RFIs are an indication of a lack of understanding of the design, as well as a lack of close coordination among the project teams. Further, RFIs are the source of changes in scope, costing the project owner more time and money than expected.
For AEC teams aiming to improve performance and predictability in construction, the goal should be to reduce RFIs as much as possible.
One way to do this is to get all team members on the same page early in the design process. A building lifecycle management (BLM) approach can facilitate this, drastically reducing RFIs and change orders.
BLM success story: One Island East, Hong Kong
Swire Properties Ltd. applied BLM processes and technologies for its One Island East tower in Hong Kong. The 70-story, 1.75 million square foot project was delivered on time, and with zero cost overruns.
3D clash detection became a primary vehicle for early collaboration and enhanced coordination. Over 2,000 issues were identified and resolved prior to tender. As a result, the One Island East project team issued just 140 RFIs—a 93% reduction from traditional construction coordination processes.
Incentivizing the shift to early collaboration
The benefits of closely coordinated teams might be clear cut for to the project owner: a project that is delivered on time and on budget. However, individual members of the design and construction team might not be so quick to invest in a change to BLM processes that enable this improved coordination.

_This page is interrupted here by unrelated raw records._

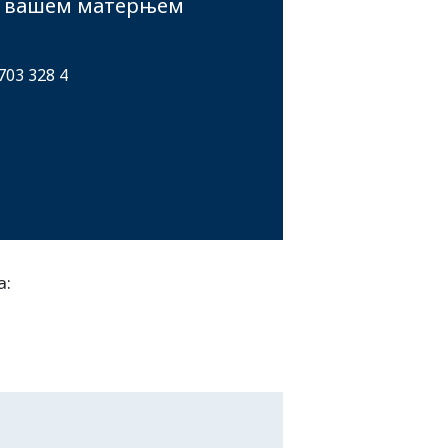
а вашем матерњем
703 328 4
а:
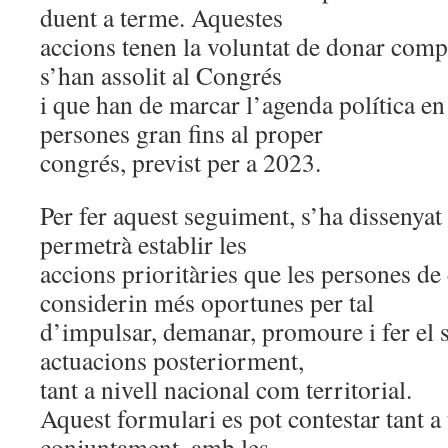
duent a terme. Aquestes
accions tenen la voluntat de donar comp
s’han assolit al Congrés
i que han de marcar l’agenda política en
persones gran fins al proper
congrés, previst per a 2023.
Per fer aquest seguiment, s’ha dissenya
permetrà establir les
accions prioritàries que les persones de 
considerin més oportunes per tal
d’impulsar, demanar, promoure i fer el
actuacions posteriorment,
tant a nivell nacional com territorial.
Aquest formulari es pot contestar tant a
conjuntament, amb les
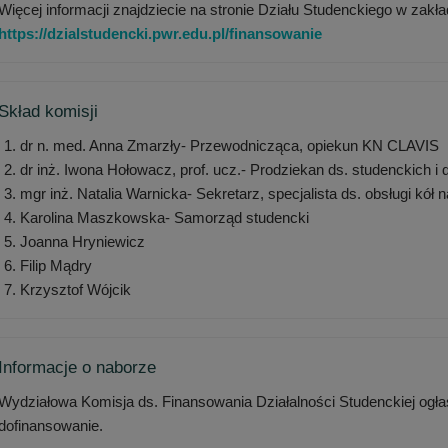
Więcej informacji znajdziecie na stronie Działu Studenckiego w zakła
https://dzialstudencki.pwr.edu.pl/finansowanie
Skład komisji
dr n. med. Anna Zmarzły- Przewodnicząca, opiekun KN CLAVIS
dr inż. Iwona Hołowacz, prof. ucz.- Prodziekan ds. studenckich i 
mgr inż. Natalia Warnicka- Sekretarz, specjalista ds. obsługi kół
Karolina Maszkowska- Samorząd studencki
Joanna Hryniewicz
Filip Mądry
Krzysztof Wójcik
Informacje o naborze
Wydziałowa Komisja ds. Finansowania Działalności Studenckiej ogła
dofinansowanie.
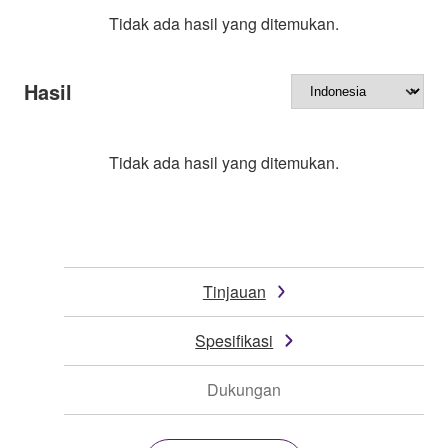
Tidak ada hasil yang ditemukan.
Hasil
Tidak ada hasil yang ditemukan.
Tinjauan
Spesifikasi
Dukungan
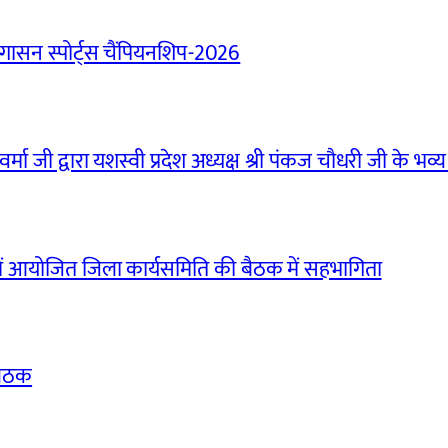
ासन स्पोर्ट्स चैंपियनशिप-2026
मा जी द्वारा यशस्वी प्रदेश अध्यक्ष श्री पंकज चौधरी जी के भव्य
ं आयोजित जिला कार्यसमिति की बैठक में सहभागिता
बैठक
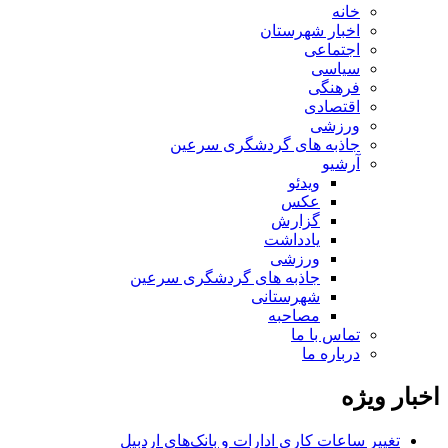
خانه
اخبار شهرستان
اجتماعی
سیاسی
فرهنگی
اقتصادی
ورزشی
جاذبه های گردشگری سرعین
آرشیو
ویدئو
عکس
گزارش
یادداشت
ورزشی
جاذبه های گردشگری سرعین
شهرستانی
مصاحبه
تماس با ما
درباره ما
اخبار ویژه
تغییر ساعات کاری ادارات و بانک‌های اردبیل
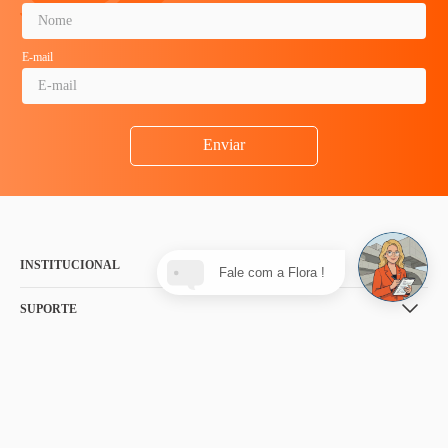
E-mail
Enviar
INSTITUCIONAL
Fale com a Flora !
SUPORTE
CONTATO
NOSSA LOJA
FORMAS DE PAGAMENTO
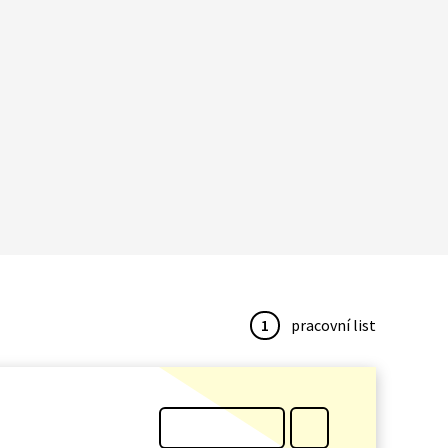
1
pracovní list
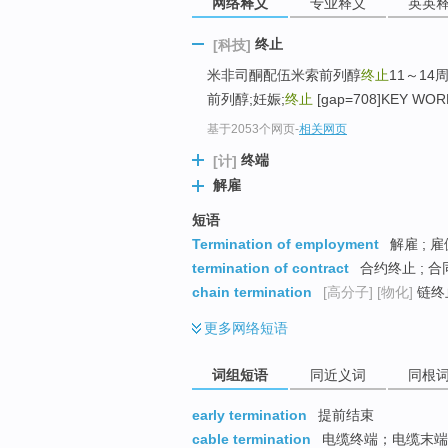
网络释义
专业释义
英英
top
终止
[科技]
米非司酮配伍米索前列醇
终止
11～14
前列醇;妊娠;
终止
[gap=708]KEY WORDS]
基于2053个网页
-
相关网页
终端
[计]
解雇
短语
Termination of employment
解雇 ; 
termination of contract
合约终止 ; 合
chain termination
[高分子]
[物化]
链终止
更多
网络短语
词组短语
同近义词
同根
early termination
提前结束
cable termination
电缆终端；电缆末端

Typical construction project budgets include a healthy contingency, meant to cover overruns caused by RFIs and change orders. A portion of the contingency can be reallocated as a fee for the design firm and subcontractors to work on identifying issues that create RFIs.
Thus, re-allocating a portion of the contingency becomes an incentive for eliminating jobsite problems before they arise. Technology can support the detection and resolution of these problems earlier—when these issues are less costly to resolve.
The benefits of a collaborative approach
Such early coordination among team members can dramatically reduce RFIs, preventing budget and schedule inflation. Moreover, owners benefit in the long run by having a project team focused on improving operational performance.
AEC teams that put the tools in place to improve project coordination are better prepared to turnover a project that can ease maintenance and operations throughout the building’s lifecycle. And they’ll be able to improve their own bottom-line as well.